Endoscopic skull base surgery is performed to remove a tumour in the brain or an abnormality in the upper spinal cord. This procedure is effective for treating brain tumours, and can help patients live a normal life again. Following the procedure, patients must continue therapy and receive MRI scans to assess their progress. It is also important for patients to be surrounded by family members who will support them during their recovery.
Endoscopic skull base surgery is an increasingly popular method of surgery for benign and malignant conditions. The use of endoscopic techniques has many advantages, including less trauma, increased accuracy and precision, shorter hospital stays, and reduced cosmetic impact. Because of the advances in technology, the field of endoscopic skull base surgery has become more sophisticated and can address a variety of anatomic and pathological conditions. However, some questions about its efficacy still remain. As more data become available, these questions will likely be addressed.
Risks associated with endoscopic skull base surgery include a potential leak of cerebrospinal fluid (CSF). The risk of CSF leakage is higher when the lining of the brain is opened. It can lead to infection if the leak is persistent. To avoid the risk of this complication, a mucosal flap is usually harvested during the procedure and used to seal off the surgical corridor. If a spinal fluid leak is discovered, it may be corrected with another endoscopic procedure, or with a lumbar drain.
During the procedure, a small incision may be made in the nose and skull to allow the neurosurgeon to place an endoscope through the skull base. This is often combined with a MRI scan, which is a computer and magnet-based image of the skull base. This can help the surgeon confirm that the growth has been removed properly.
Transnasal endoscopic skull base surgeries are less invasive than their open counterparts. However, these procedures are not without risk. Using a thin lighted tube with a camera at the tip, doctors can operate on the skull base without cutting or removing any bones. Moreover, the endoscopic surgery requires shorter hospital stays and faster recovery time. The nasal passages are used as a corridor for the endoscope, which navigates through the skull base to reach the tumor. As the doctor performs the procedure, he uses images on a computer screen to guide him and ensure that he has the correct approach.

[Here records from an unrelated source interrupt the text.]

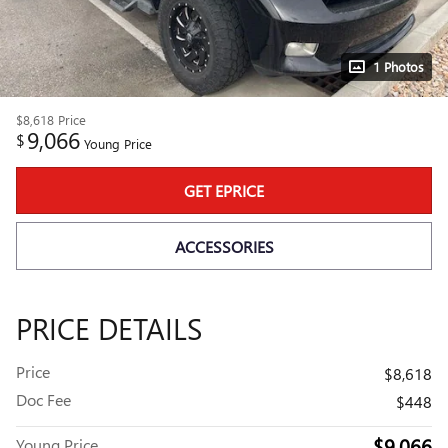
1 Photos
$8,618
Price
9,066
$
Young Price
GET EPRICE
ACCESSORIES
PRICE DETAILS
Price
$8,618
Doc Fee
$448
$9,066
Young Price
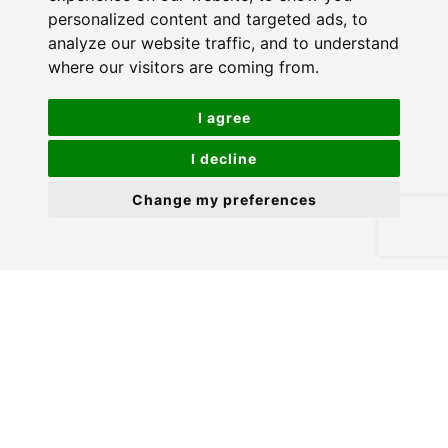
personalized content and targeted ads, to
analyze our website traffic, and to understand
where our visitors are coming from.
I agree
I decline
Change my preferences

Transnasal endoscopic skull base surgeries are becoming increasingly popular in recent years. Compared with open skull base surgery, this technique has a lower risk of mortality and morbidity. However, some patients may experience permanent nasal morbidities after surgery. This is why the surgical technique must be refined to reduce potential complications and improve patient quality of life.
Endoscopic skull base surgery is a highly specialized surgery that requires the expertise of a multidisciplinary team. This type of surgery is performed to remove bone tumours from the skull base. The multidisciplinary team consists of a neurosurgeon and an ENT surgeon who collaborate during a single operation using an endoscope.
Multidisciplinary teams are invaluable in the treatment of complex skull base lesions, enabling surgeons to optimize cosmetic and functional outcomes while minimizing the physical and psychological risks. The multidisciplinary approach to skull base surgery has enabled the development of novel endoscopic techniques and the refinement of conventional surgical techniques. One notable example is the management of vestibular schwannomas through endonasal endoscopic techniques, which requires the collaboration of head and neck surgeons and neurosurgeons.
Multidisciplinary teams work together to maximize patient care, improve patient outcomes, and integrate basic and translational research and clinical trials. The benefits of integrating the knowledge of specialists from different fields are many and include increased productivity and recognition of expertise. In addition, multidisciplinary teams are crucial in the face of value-based competition.
A novel robotic surgical approach enables adequate endoscopic access for tumor resection in the central and anterior skull base. In addition, it enables precise suturing of dural defects. A robotic arm enables multiple instruments to be placed in the desired locations while the surgeon watches over the surgical field.
A multidisciplinary team of neurosurgeons and ENT surgeons performs the surgery. The ENT surgeon performs the incision inside the nasal cavity, while the neurosurgeon uses an endoscope to operate on the skull base. The robot then moves to the next state of the surgical protocol, which is defined by the surgeon.
The teleoperated robot is programmed with a virtual haptic device that provides feedback. The force generated by the autonomous robot is proportional to the distance between the tool and the obstacle, and the teleoperated robot does not bump into the surgical tool. During the 45-second trial, the robot avoided collision with the surgeon and surrounded the obstacle without bumping into it.